Assessment of Colitis Severity and Tissue Collection
During the study, all mice were regularly observed/given a score (on a scale of 9) based on % body weight changes, stool consistency, and rectal bleeding, combined to obtain the disease activity index (DAI) score.[ 30 ] After euthanasia, blood was obtained from the abdominal vein and centrifuged (3500×g) for 15 min to obtain serum for cytokine analysis. Each colon was separated and cleaned with PBS; the colon length and weight were recorded. Each colon was cut into pieces and preserved for histological examination, protein and other colitis phenotype analysis.
In Vivo Intestinal Permeability, Inflammation, and MPO Levels Assessment
The in vivo intestinal permeability in mice was analyzed using FITC‐dextran (Mw 4000) flux from the colon wall to the systemic route as per a previous publication.[ 30 ] Briefly, FITC‐dextran (60 mg/100 g body weight) was given to mice (on fasted state: 4 h) orally, and the FITC‐dextran levels in serum were determined at Ex 485 nm and Em 525 nm, respectively, by plate reader. The collected blood from the abdominal vein was centrifuged at 3500×g for 15 min to separate serum. For cytokine assessment via ELISA, cytokines (IL‐6 and TNF‐α) from the collected serum were quantified by specific ELISA kits (Biolegend) as per the kit instructions. For colonic MPO activity a colorimetric assay kit was used (MAK068, Sigma‐Aldrich). The MPO activity in milliunits mL−1 was determined as per the kit instructions.

(Saved entries)
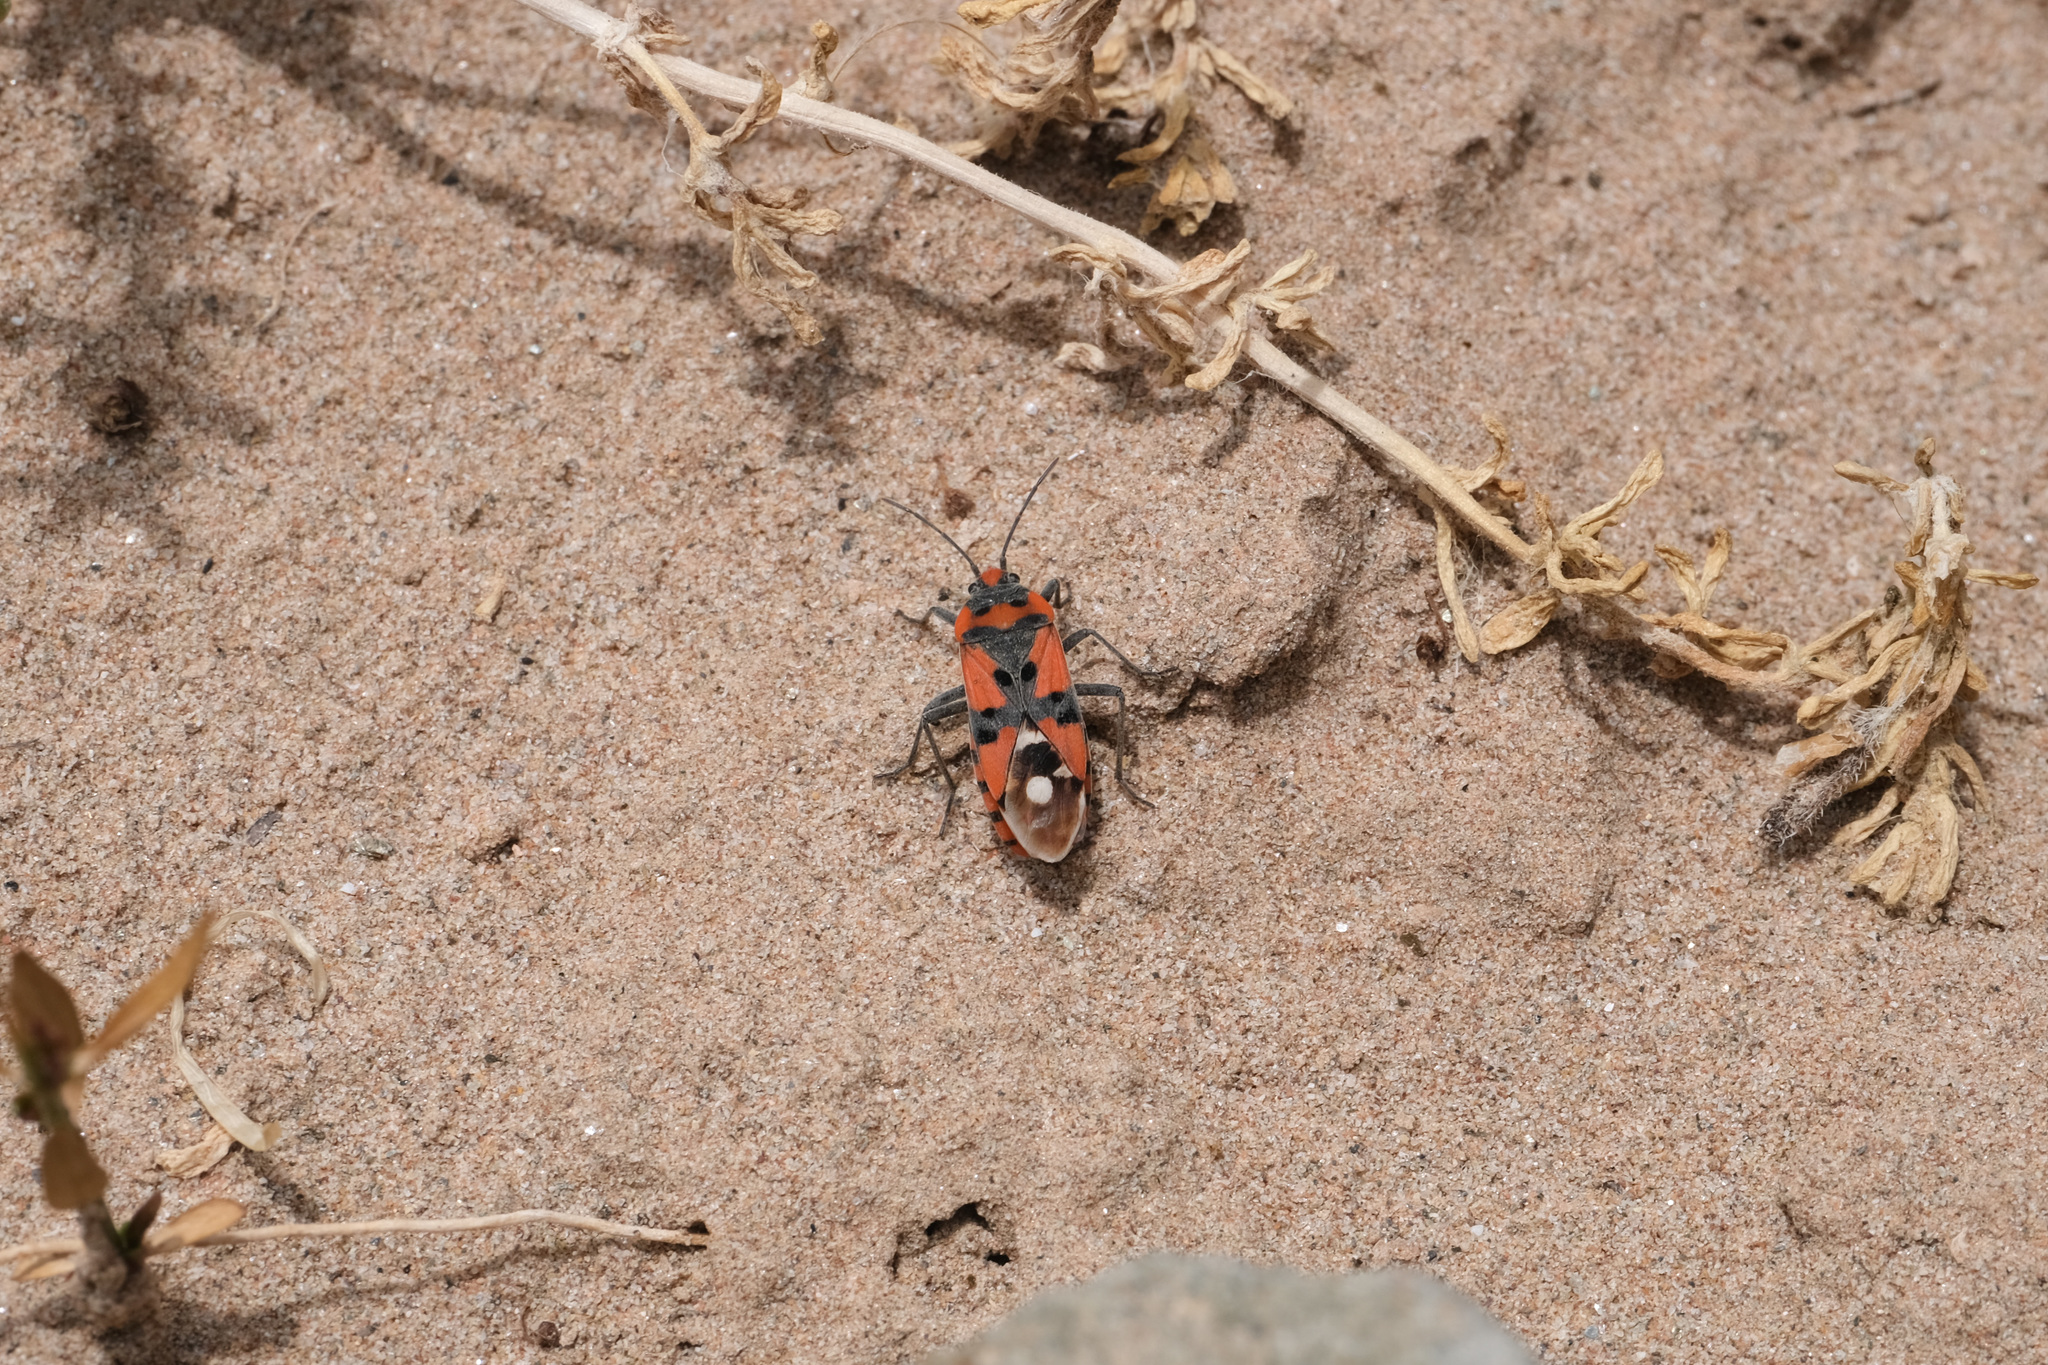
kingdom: Animalia
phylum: Arthropoda
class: Insecta
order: Hemiptera
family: Lygaeidae
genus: Lygaeus
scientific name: Lygaeus equestris
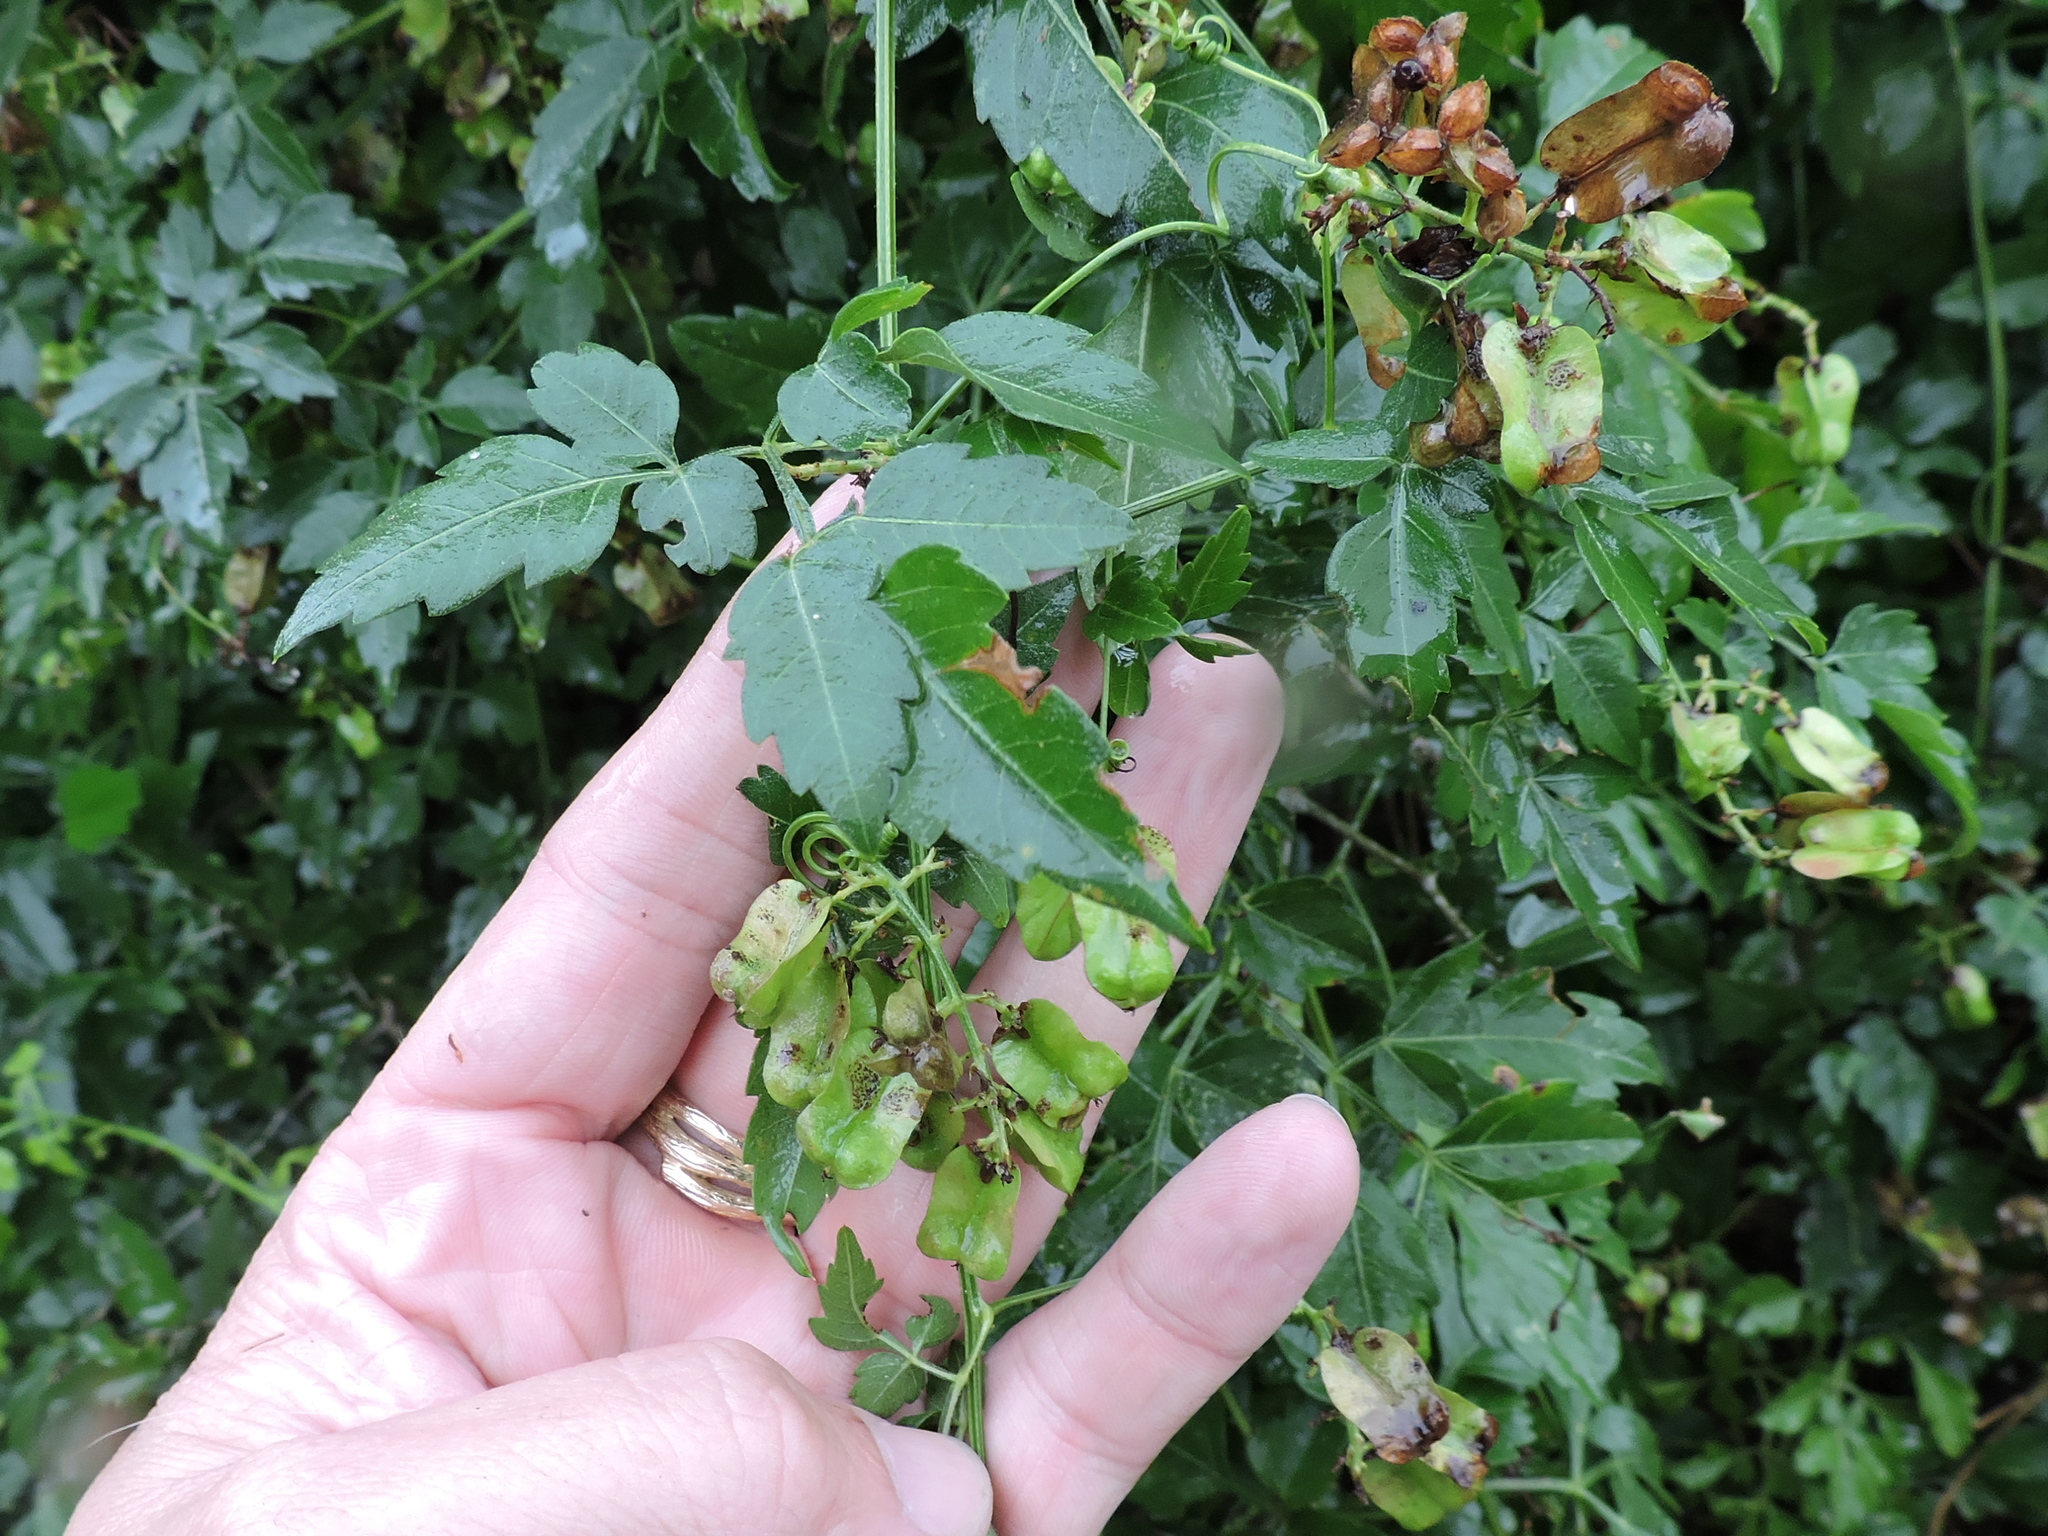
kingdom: Plantae
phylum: Tracheophyta
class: Magnoliopsida
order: Sapindales
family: Sapindaceae
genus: Serjania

Work order>
From the colitis methods text above, retype everything from "In Vivo Intestinal Permeability, Inflammation, and" down to "determined as per the kit instructions.".

Finished exercise>
In Vivo Intestinal Permeability, Inflammation, and MPO Levels Assessment
The in vivo intestinal permeability in mice was analyzed using FITC‐dextran (Mw 4000) flux from the colon wall to the systemic route as per a previous publication.[ 30 ] Briefly, FITC‐dextran (60 mg/100 g body weight) was given to mice (on fasted state: 4 h) orally, and the FITC‐dextran levels in serum were determined at Ex 485 nm and Em 525 nm, respectively, by plate reader. The collected blood from the abdominal vein was centrifuged at 3500×g for 15 min to separate serum. For cytokine assessment via ELISA, cytokines (IL‐6 and TNF‐α) from the collected serum were quantified by specific ELISA kits (Biolegend) as per the kit instructions. For colonic MPO activity a colorimetric assay kit was used (MAK068, Sigma‐Aldrich). The MPO activity in milliunits mL−1 was determined as per the kit instructions.